“They treat them like total garbage”: NBC’s latest worker humiliation

NBC union-busting charges could get appealed to Supreme Court but union leader doesn't expect MSNBC hosts will help

Topics: NBC Universal, MSNBC, NBC, NABET, WGA-E, CWA, Ed Schultz, Chris Hayes, Rachel Maddow, Al Sharpton, lawrence o'donnell, Unions, Labor, , , ,

"They treat them like total garbage": NBC's latest worker humiliationChris Hayes, Ed Schultz (Credit: AP/Virginia Sherwood/MSNBC/Reuters/Lucas Jackson)

In another challenge to NBC Universal’s worker-friendly bona fides, Obama appointees at the National Labor Relations Board have found the company guilty of illegally “failing and refusing” to negotiate with employees. That ruling comes as NBC awaits a Labor Board ruling on a dispute at its Peacock Productions subsidiary – a battle in which workers have pleaded for support from MSNBC hosts.

“Wherever they feel they can take, and they can do it cheaper, and do it without union labor, you know they’re gonna try doing that,” said Steve Ross, the president of National Association of Broadcast Employees & Technicians Local 53, a division of the Communications Workers of America union. Alleging NBC required 12-hour days without overtime pay or lunch breaks, Ross told Salon, “They treat them like total garbage.” NBC Universal declined a Wednesday request for comment.

The unanimous NLRB ruling found that NBC has violated the New Deal National Labor Relations Act by refusing collectively bargain with “content producers” at its local TV stations, and refusing to provide information about their pay, discipline and scheduling requested by their union.

That “content producer” position was created five years ago by NBC, a move Ross charged was designed “to eliminate the union” by reclassifying the work of close to 100 unionized writers, editors and photographers. In 2011, the regional NLRB sided with NABET in finding that those new “content producer” jobs were part of the already-unionized bargaining unit; last year the national NLRB chose to leave that ruling in place. According to the new NLRB ruling, NBC “admits its refusal to bargain and to provide information,” but stuck to its guns on the ground that – the Labor Board’s finding notwithstanding — the content producers aren’t really part of the union.

[Stored items]

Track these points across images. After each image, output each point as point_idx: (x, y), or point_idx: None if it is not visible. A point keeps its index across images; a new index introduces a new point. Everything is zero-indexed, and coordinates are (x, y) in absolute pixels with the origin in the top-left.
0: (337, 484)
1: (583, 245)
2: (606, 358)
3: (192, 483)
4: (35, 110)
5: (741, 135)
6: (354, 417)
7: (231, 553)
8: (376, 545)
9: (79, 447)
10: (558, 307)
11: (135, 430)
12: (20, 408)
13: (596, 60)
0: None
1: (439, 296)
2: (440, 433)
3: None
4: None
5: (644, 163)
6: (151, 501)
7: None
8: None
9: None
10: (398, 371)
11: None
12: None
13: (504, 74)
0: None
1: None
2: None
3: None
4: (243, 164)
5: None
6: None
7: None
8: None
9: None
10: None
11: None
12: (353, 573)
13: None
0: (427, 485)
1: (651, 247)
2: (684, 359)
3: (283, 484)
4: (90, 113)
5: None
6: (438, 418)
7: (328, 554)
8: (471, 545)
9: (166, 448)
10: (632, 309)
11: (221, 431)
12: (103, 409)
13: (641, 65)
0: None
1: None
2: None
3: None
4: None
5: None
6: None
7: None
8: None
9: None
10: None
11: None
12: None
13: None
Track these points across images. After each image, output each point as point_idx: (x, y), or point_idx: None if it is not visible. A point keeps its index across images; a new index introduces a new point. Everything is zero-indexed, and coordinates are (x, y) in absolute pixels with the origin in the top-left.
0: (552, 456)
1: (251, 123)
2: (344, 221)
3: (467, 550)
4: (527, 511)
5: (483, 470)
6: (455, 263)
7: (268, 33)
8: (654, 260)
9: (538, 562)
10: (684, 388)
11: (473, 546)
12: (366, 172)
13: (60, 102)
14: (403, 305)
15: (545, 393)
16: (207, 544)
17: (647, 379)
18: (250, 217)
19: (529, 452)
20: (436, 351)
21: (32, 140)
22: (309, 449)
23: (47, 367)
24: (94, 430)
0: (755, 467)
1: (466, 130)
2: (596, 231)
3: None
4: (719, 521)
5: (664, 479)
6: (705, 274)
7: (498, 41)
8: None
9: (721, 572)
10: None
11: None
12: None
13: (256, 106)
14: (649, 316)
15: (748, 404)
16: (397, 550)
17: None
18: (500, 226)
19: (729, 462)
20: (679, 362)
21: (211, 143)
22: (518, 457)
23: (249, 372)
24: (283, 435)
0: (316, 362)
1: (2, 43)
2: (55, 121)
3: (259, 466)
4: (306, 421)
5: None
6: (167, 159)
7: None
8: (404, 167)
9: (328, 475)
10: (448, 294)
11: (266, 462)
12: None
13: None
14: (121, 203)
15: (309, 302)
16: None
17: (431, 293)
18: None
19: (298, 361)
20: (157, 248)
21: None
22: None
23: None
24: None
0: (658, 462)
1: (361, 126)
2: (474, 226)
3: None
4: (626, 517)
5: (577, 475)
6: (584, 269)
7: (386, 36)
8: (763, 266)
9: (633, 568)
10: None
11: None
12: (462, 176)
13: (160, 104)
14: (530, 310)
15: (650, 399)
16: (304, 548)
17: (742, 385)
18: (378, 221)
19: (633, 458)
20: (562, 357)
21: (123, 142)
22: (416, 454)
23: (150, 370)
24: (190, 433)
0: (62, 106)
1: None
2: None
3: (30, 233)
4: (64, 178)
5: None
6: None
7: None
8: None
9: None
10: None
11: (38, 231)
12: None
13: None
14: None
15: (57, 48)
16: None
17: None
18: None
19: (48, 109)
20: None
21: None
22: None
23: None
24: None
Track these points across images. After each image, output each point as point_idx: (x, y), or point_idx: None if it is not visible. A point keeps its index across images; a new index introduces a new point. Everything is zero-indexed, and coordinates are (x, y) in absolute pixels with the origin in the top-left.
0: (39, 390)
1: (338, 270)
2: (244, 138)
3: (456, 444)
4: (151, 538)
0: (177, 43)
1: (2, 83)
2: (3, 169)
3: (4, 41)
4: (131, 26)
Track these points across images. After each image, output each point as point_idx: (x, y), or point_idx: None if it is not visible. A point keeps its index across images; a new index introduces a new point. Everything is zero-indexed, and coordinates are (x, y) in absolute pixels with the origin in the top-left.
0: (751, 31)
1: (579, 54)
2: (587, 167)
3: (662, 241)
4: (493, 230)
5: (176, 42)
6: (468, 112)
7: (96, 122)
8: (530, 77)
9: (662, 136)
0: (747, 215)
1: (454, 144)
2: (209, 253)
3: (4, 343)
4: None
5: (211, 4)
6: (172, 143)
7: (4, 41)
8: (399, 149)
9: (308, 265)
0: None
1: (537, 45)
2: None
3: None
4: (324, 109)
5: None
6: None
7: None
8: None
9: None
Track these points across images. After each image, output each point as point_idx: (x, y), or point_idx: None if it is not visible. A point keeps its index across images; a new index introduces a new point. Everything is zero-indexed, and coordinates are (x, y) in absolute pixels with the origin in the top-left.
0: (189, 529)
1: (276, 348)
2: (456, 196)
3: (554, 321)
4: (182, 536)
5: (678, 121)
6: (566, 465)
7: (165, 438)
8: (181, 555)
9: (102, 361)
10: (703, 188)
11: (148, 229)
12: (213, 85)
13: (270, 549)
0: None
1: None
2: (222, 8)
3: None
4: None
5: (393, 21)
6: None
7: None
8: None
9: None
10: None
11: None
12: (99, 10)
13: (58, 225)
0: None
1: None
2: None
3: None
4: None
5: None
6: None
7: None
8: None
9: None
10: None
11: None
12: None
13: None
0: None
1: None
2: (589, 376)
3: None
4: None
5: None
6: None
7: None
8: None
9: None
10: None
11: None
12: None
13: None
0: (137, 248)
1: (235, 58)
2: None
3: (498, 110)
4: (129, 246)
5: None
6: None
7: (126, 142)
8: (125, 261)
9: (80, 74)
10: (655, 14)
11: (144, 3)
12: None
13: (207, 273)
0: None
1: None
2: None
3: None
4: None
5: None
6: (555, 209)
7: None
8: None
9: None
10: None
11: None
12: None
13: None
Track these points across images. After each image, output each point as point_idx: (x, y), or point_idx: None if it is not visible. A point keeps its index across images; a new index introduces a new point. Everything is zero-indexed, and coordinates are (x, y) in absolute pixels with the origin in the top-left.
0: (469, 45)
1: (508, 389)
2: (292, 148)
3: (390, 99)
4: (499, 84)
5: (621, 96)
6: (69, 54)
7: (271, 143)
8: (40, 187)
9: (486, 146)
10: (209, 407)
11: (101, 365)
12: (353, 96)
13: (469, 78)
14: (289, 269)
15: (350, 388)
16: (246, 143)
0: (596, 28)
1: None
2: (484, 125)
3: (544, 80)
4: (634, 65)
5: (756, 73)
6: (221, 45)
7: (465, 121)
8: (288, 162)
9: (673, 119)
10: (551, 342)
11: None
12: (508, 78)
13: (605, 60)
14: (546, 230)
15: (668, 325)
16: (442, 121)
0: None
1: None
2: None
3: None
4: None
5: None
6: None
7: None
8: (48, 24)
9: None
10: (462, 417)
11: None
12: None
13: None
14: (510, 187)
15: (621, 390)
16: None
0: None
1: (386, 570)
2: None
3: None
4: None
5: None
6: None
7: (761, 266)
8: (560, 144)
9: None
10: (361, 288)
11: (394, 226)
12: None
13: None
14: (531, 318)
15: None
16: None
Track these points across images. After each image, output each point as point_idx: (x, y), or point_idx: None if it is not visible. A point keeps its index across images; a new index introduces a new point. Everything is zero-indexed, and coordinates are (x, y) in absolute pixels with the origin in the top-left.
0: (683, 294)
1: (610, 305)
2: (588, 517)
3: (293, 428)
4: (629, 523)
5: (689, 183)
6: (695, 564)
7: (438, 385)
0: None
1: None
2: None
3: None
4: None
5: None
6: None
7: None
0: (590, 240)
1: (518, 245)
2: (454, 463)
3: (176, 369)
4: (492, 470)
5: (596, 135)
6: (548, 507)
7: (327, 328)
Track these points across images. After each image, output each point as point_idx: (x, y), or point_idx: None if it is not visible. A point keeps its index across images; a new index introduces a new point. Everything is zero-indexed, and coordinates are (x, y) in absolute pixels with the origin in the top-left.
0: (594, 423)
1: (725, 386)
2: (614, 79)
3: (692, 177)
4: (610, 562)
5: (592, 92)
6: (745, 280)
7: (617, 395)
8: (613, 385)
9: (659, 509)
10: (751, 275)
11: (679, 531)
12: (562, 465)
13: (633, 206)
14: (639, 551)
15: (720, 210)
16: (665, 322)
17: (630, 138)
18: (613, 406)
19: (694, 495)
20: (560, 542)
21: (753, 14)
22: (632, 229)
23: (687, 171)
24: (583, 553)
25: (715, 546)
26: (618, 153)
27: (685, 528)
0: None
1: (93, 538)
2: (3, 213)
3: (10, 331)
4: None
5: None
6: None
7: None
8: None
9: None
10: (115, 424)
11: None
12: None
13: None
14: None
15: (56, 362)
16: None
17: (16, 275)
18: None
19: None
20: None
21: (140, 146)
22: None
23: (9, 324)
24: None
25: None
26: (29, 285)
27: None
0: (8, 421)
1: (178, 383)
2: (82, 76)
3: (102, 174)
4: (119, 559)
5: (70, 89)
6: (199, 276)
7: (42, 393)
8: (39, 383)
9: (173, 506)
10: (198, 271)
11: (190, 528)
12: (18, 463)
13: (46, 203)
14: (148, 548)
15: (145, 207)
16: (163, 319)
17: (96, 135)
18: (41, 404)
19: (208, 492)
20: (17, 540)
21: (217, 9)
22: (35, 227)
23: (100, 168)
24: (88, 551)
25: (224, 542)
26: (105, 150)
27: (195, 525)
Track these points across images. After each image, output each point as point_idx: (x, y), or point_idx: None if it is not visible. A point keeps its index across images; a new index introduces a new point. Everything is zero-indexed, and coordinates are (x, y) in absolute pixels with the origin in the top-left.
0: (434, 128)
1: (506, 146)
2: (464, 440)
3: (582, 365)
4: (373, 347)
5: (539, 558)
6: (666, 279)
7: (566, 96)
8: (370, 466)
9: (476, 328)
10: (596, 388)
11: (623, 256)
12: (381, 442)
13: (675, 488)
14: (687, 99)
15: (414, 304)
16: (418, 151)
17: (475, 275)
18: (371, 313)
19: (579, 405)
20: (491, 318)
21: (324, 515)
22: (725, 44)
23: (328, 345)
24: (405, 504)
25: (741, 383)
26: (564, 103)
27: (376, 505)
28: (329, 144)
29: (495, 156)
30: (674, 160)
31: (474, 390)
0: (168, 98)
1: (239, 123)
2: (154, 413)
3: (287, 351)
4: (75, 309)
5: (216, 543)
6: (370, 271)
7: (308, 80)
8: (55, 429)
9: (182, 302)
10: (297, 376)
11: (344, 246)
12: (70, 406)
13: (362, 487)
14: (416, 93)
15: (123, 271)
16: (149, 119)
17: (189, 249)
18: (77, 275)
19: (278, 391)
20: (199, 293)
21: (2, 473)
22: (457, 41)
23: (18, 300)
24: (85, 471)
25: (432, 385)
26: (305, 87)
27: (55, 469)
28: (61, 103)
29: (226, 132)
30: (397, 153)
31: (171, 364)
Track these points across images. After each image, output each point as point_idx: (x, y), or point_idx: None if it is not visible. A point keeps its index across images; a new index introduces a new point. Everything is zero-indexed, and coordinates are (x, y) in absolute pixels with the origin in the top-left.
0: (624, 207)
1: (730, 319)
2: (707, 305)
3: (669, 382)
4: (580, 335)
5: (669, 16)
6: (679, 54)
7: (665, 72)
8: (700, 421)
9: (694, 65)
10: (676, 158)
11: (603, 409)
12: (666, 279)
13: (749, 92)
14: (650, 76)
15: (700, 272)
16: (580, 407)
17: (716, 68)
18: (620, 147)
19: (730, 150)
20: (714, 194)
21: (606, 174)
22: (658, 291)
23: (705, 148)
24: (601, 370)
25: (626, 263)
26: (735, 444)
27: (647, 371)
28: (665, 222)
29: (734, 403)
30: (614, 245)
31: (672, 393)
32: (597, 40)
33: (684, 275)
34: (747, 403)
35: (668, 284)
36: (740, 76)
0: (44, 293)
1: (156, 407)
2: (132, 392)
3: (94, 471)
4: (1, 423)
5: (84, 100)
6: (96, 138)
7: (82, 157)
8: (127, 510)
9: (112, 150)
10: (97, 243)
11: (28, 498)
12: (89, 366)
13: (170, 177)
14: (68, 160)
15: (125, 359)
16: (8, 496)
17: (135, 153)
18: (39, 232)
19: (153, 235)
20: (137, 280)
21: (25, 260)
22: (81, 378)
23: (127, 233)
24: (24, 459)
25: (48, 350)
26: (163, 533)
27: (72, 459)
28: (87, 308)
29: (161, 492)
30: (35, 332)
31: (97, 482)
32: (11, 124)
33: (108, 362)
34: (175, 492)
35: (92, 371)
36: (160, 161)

**TASK LIST:**
a – In the NBC labor article, list every person named in the "Topics:" line.
b – Copy the records verbatim, starting with their first line and going on through the line that contains "1: (583, 245)".

**SOLUTIONS PER TASK:**
a – Ed Schultz, Chris Hayes, Rachel Maddow, Al Sharpton, lawrence o'donnell

b –
Track these points across images. After each image, output each point as point_idx: (x, y), or point_idx: None if it is not visible. A point keeps its index across images; a new index introduces a new point. Everything is zero-indexed, and coordinates are (x, y) in absolute pixels with the origin in the top-left.
0: (337, 484)
1: (583, 245)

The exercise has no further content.